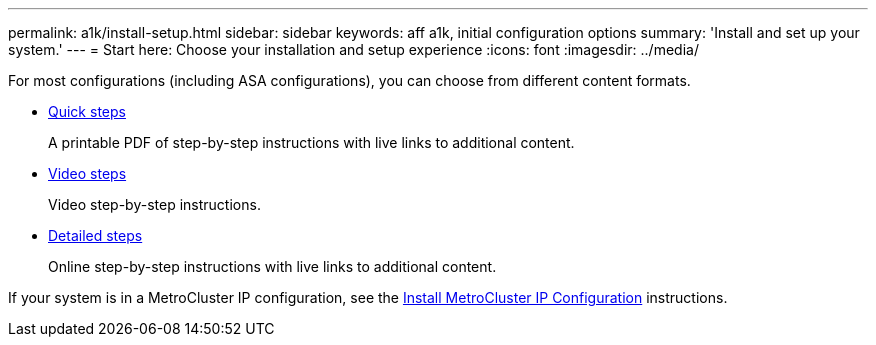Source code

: ---
permalink: a1k/install-setup.html
sidebar: sidebar
keywords: aff a1k, initial configuration options
summary: 'Install and set up your system.'
---
= Start here: Choose your installation and setup experience
:icons: font
:imagesdir: ../media/

[.lead]
For most configurations (including ASA configurations), you can choose from different content formats.

* link:../a1k/install-quick-guide.html[Quick steps]
+
A printable PDF of step-by-step instructions with live links to additional content.

* link:../a1k/install-videos.html[Video steps]
+
Video step-by-step instructions.

* link:../a1k/install-detailed-guide.html[Detailed steps]
+
Online step-by-step instructions with live links to additional content.

If your system is in a MetroCluster IP configuration, see the https://docs.netapp.com/us-en/ontap-metrocluster/install-ip/index.html[Install MetroCluster IP Configuration^] instructions.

○ ○ ○ ○

* [WORK ORDER]
The copy should hold every entry above word for word and none of the pictures.

* [PROBLEM SOLUTION]
Source code

: ---
permalink: a1k/install-setup.html
sidebar: sidebar
keywords: aff a1k, initial configuration options
summary: 'Install and set up your system.'
---
= Start here: Choose your installation and setup experience
:icons: font
:imagesdir: ../media/

[.lead]
For most configurations (including ASA configurations), you can choose from different content formats.

* link:../a1k/install-quick-guide.html[Quick steps]
+
A printable PDF of step-by-step instructions with live links to additional content.

* link:../a1k/install-videos.html[Video steps]
+
Video step-by-step instructions.

* link:../a1k/install-detailed-guide.html[Detailed steps]
+
Online step-by-step instructions with live links to additional content.

If your system is in a MetroCluster IP configuration, see the https://docs.netapp.com/us-en/ontap-metrocluster/install-ip/index.html[Install MetroCluster IP Configuration^] instructions.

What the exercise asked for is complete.